I love the greenlee stripper it does not use batteries just open the hook on the and slide the wire in, spin the stripper around the cable, pull and turn and then it will do a spiral slice down the wire so you can easily pull of the insulation.


----------



## Celtic (Nov 19, 2007)

Dangerously said:


> the little pencil pockets are over to the side instead of in the middle where the pencil will poke you in the belly lol.



Yea..that really messed with my belly bling :laughing:


----------



## denny3992 (Jul 12, 2010)

stuiec said:


> I don't believe this uses batteries. I've never used one, just been looking at 'em as a possibility down the road. I don't do enough with larger cables right now to really need one.


Dont bother.... Mine sits in the tool box

If u feel u need to have it, ill sell u mine


----------



## 480sparky (Sep 20, 2007)

Celtic said:


> Today I bought this:
> 
> 
> It was more idiot proof than the Fluke :thumbsup:
> ...


Santronics #3115: More idiot proof yet.... no switch to eff with.


----------



## wendon (Sep 27, 2010)

backstay said:


> I have two, one is set up for #4, #2, 2/0 and 4/0 numbers are.
> 10-37540
> 10-42540
> 10-60060
> ...


Much appreciated!:thumbup: I presume you use these on URD? They told me I needed the 10-70060 for 4/0 URD but it seemed to fit too loose. I used that die to strip 250 XHHW and it worked fine. So far it works better than anything I've used so far especially up here on the tundra!!:laughing:


----------



## backstay (Feb 3, 2011)

wendon said:


> Much appreciated!:thumbup: I presume you use these on URD? They told me I needed the 10-70060 for 4/0 URD but it seemed to fit too loose. I used that die to strip 250 XHHW and it worked fine. So far it works better than anything I've used so far especially up here on the tundra!!:laughing:


Yes URD, the 10-70060 is for 4/0. Is the cutter adjustment all the way in?


----------



## wendon (Sep 27, 2010)

backstay said:


> Yes URD, the 10-70060 is for 4/0. Is the cutter adjustment all the way in?


No it isn't, I'll try that!

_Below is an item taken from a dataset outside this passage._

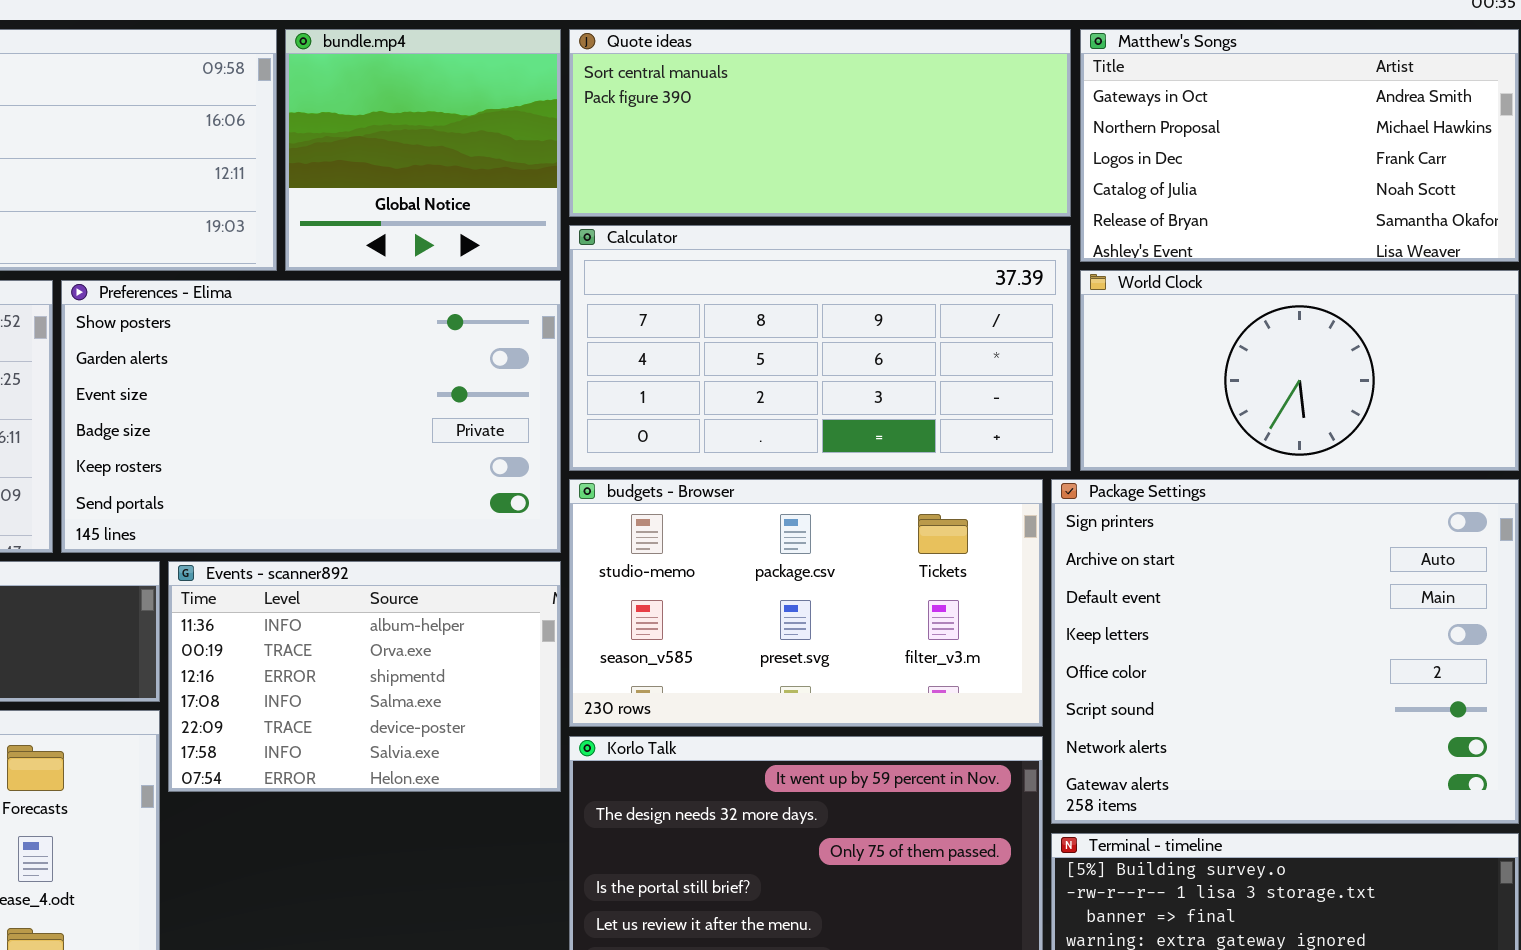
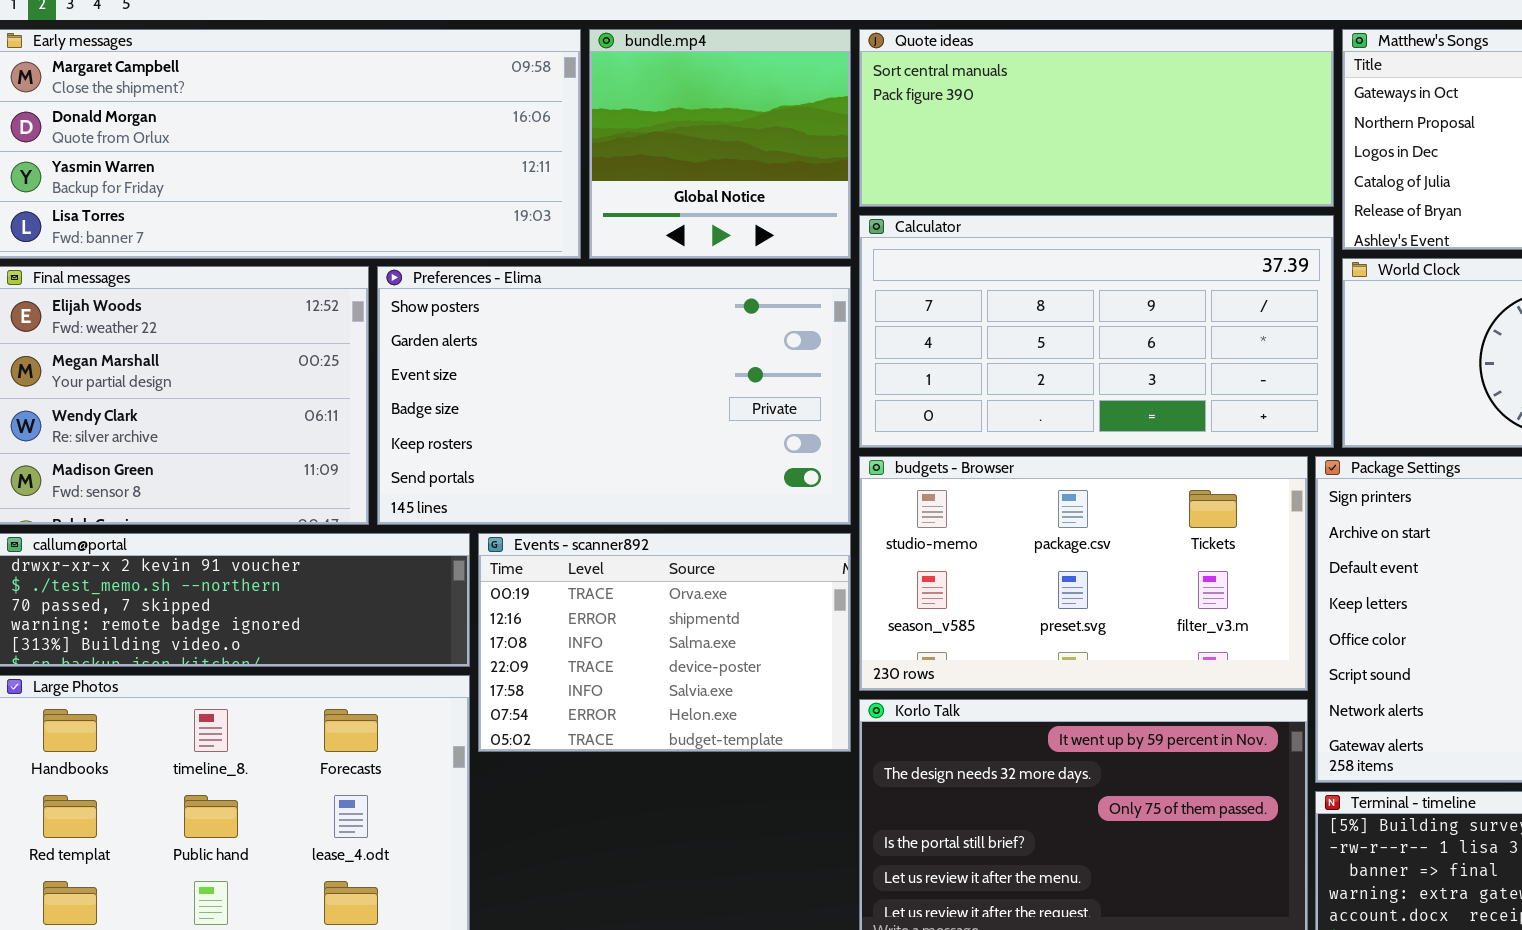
Events - scanner892: [168,561,561,792] -> [478,533,851,752], scrolled down 1 row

Thanks for your help, much appreciated.


----------



## wendon (Sep 27, 2010)

stuiec said:


> I don't believe this uses batteries. I've never used one, just been looking at 'em as a possibility down the road. I don't do enough with larger cables right now to really need one.


I've got two different sizes I'd let go pretty cheap. I wasn't impressed with them. I've used a utility knife for years but the POCO guys would get out their Ripley 4x4's and kinda laugh at me!!:laughing: Now I bought one and so far I've been impressed especially when the insulation is in a cold environment.


----------